## WHAT TO PRODUCE
All of the data must be returned word for word.

----- DATA FOR ANALYSIS -----

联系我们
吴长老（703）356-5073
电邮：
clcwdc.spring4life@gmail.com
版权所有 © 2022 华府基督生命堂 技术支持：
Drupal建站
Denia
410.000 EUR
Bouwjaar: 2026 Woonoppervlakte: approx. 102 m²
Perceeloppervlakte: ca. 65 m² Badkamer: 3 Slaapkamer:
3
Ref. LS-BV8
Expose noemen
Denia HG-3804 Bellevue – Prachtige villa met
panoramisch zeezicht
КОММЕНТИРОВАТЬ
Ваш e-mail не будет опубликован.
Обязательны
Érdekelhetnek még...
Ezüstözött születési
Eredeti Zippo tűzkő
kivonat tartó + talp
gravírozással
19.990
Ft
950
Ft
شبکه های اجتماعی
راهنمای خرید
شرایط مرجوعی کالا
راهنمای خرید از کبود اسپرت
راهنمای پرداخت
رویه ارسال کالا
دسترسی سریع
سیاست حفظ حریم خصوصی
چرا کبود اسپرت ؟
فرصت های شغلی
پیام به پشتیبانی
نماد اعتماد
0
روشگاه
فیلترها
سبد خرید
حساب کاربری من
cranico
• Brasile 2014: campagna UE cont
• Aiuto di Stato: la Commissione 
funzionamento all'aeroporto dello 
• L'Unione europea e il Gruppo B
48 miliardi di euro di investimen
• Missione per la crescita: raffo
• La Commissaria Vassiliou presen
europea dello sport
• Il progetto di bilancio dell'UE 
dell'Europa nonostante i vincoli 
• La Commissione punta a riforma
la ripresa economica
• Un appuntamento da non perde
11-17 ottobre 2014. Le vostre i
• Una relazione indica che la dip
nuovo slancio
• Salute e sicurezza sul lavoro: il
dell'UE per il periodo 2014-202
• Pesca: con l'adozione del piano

-----

## TASK RESULT
联系我们
吴长老（703）356-5073
电邮：
clcwdc.spring4life@gmail.com
版权所有 © 2022 华府基督生命堂 技术支持：
Drupal建站
Denia
410.000 EUR
Bouwjaar: 2026 Woonoppervlakte: approx. 102 m²
Perceeloppervlakte: ca. 65 m² Badkamer: 3 Slaapkamer:
3
Ref. LS-BV8
Expose noemen
Denia HG-3804 Bellevue – Prachtige villa met
panoramisch zeezicht
КОММЕНТИРОВАТЬ
Ваш e-mail не будет опубликован.
Обязательны
Érdekelhetnek még...
Ezüstözött születési
Eredeti Zippo tűzkő
kivonat tartó + talp
gravírozással
19.990
Ft
950
Ft
شبکه های اجتماعی
راهنمای خرید
شرایط مرجوعی کالا
راهنمای خرید از کبود اسپرت
راهنمای پرداخت
رویه ارسال کالا
دسترسی سریع
سیاست حفظ حریم خصوصی
چرا کبود اسپرت ؟
فرصت های شغلی
پیام به پشتیبانی
نماد اعتماد
0
روشگاه
فیلترها
سبد خرید
حساب کاربری من
cranico
• Brasile 2014: campagna UE cont
• Aiuto di Stato: la Commissione 
funzionamento all'aeroporto dello 
• L'Unione europea e il Gruppo B
48 miliardi di euro di investimen
• Missione per la crescita: raffo
• La Commissaria Vassiliou presen
europea dello sport
• Il progetto di bilancio dell'UE 
dell'Europa nonostante i vincoli 
• La Commissione punta a riforma
la ripresa economica
• Un appuntamento da non perde
11-17 ottobre 2014. Le vostre i
• Una relazione indica che la dip
nuovo slancio
• Salute e sicurezza sul lavoro: il
dell'UE per il periodo 2014-202
• Pesca: con l'adozione del piano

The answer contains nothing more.